Every line from the one with "بالطاقة الشمسية PVM-L-01" through the last line below should be repeated exactly; pictures stay out of the copy.

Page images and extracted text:
▬▬▬

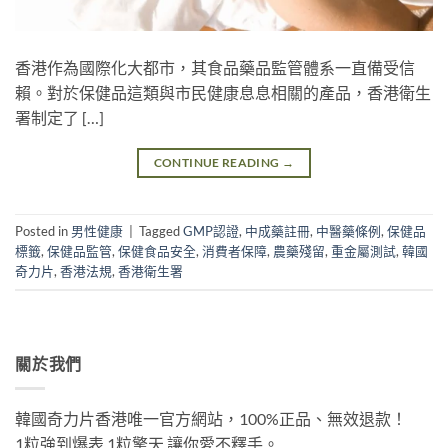
香港作為國際化大都市，其食品藥品監管體系一直備受信
賴。對於保健品這類與市民健康息息相關的產品，香港衛生
署制定了 […]
CONTINUE READING
→
Posted in
男性健康
|
Tagged
GMP認證
,
中成藥註冊
,
中醫藥條例
,
保健品
標籤
,
保健品監管
,
保健食品安全
,
消費者保障
,
農藥殘留
,
重金屬測試
,
韓國
奇力片
,
香港法規
,
香港衛生署
關於我們
韓國奇力片香港唯一官方網站，100%正品、無效退款！
1粒強到爆表 1粒擎天 讓你愛不釋手。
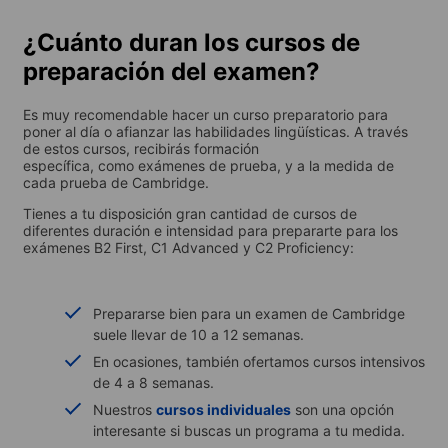
¿Cuánto duran los cursos de
preparación del examen?
Es muy recomendable hacer un curso preparatorio para
poner al día o afianzar las habilidades lingüísticas. A través
de estos cursos, recibirás formación
específica, como exámenes de prueba, y a la medida de
cada prueba de Cambridge.
Tienes a tu disposición gran cantidad de cursos de
diferentes duración e intensidad para prepararte para los
exámenes B2 First, C1 Advanced y C2 Proficiency:
Prepararse bien para un examen de Cambridge
suele llevar de 10 a 12 semanas.
En ocasiones, también ofertamos cursos intensivos
de 4 a 8 semanas.
Nuestros
cursos individuales
son una opción
interesante si buscas un programa a tu medida.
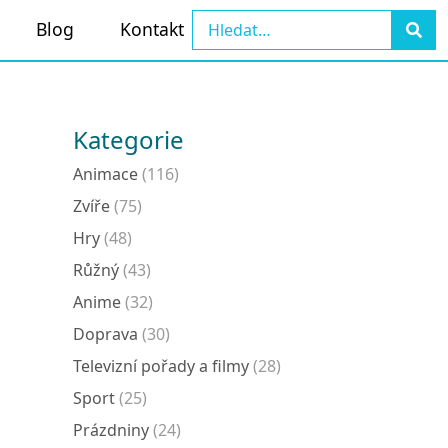
Blog
Kontakt
Kategorie
Animace
(116)
Zvíře
(75)
Hry
(48)
Růžný
(43)
Anime
(32)
Doprava
(30)
Televizní pořady a filmy
(28)
Sport
(25)
Prázdniny
(24)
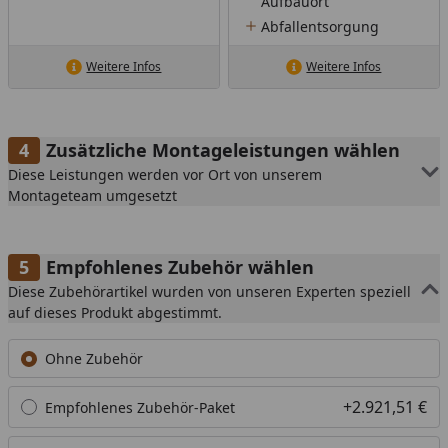
Aufbauort
Abfallentsorgung
Weitere Infos
Weitere Infos
Zusätzliche Montageleistungen wählen
Diese Leistungen werden vor Ort von unserem
Montageteam umgesetzt
Empfohlenes Zubehör wählen
Diese Zubehörartikel wurden von unseren Experten speziell
auf dieses Produkt abgestimmt.
Ohne Zubehör
+2.921,51 €
Empfohlenes Zubehör-Paket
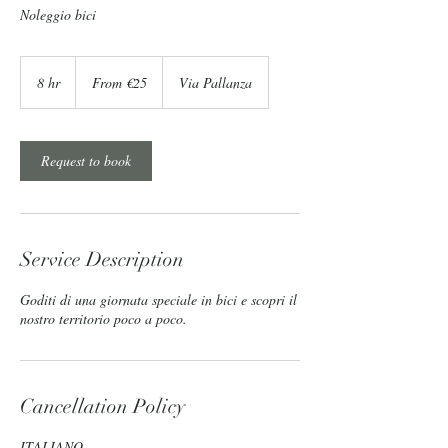
Noleggio bici
From
25
8 hr
8
From €25
Via Pallanza
euros
h
r
Request to book
Service Description
Goditi di una giornata speciale in bici e scopri il
nostro territorio poco a poco.
Cancellation Policy
ITALIANO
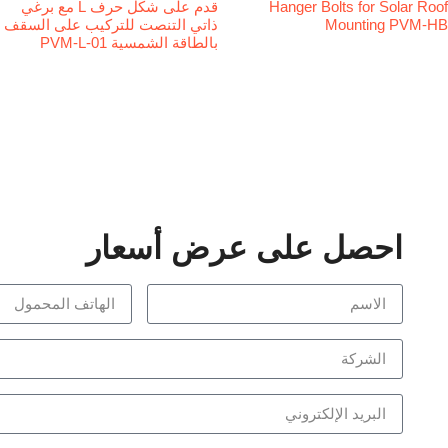
Hanger Bolts for Solar Roof
قدم على شكل حرف L مع برغي
Mounting PVM-HB
ذاتي التنصت للتركيب على السقف
بالطاقة الشمسية PVM-L-01
احصل على عرض أسعار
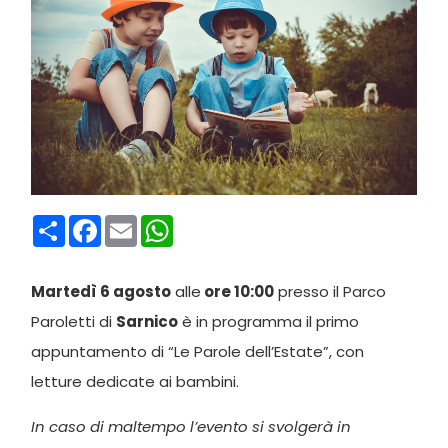
Condividi
Facebook
Email
WhatsApp
Martedì 6 agosto
alle
ore 10:00
presso il Parco
Paroletti di
Sarnico
è in programma il primo
appuntamento di “Le Parole dell’Estate”, con
letture dedicate ai bambini.
In caso di maltempo l’evento si svolgerà in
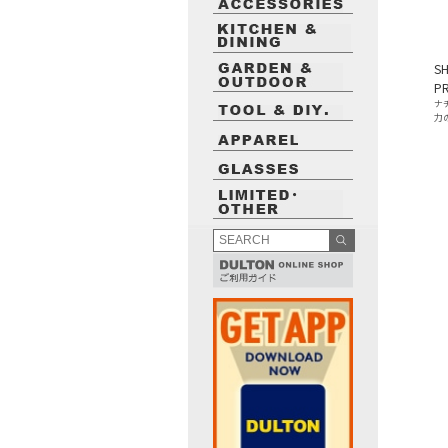
S
P
ナ
力
最近閲覧したお勧めの商品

▬▬▬

SOLUTION FOR THIS TASK
بالطاقة الشمسية PVM-L-01
احصل على عرض أسعار
Condividi
Facebook
Email
WhatsApp
Martedì 6 agosto
alle
ore 10:00
presso il Parco
Paroletti di
Sarnico
è in programma il primo
appuntamento di “Le Parole dell’Estate”, con
letture dedicate ai bambini.
In caso di maltempo l’evento si svolgerà in
S
P
ナ
力
最近閲覧したお勧めの商品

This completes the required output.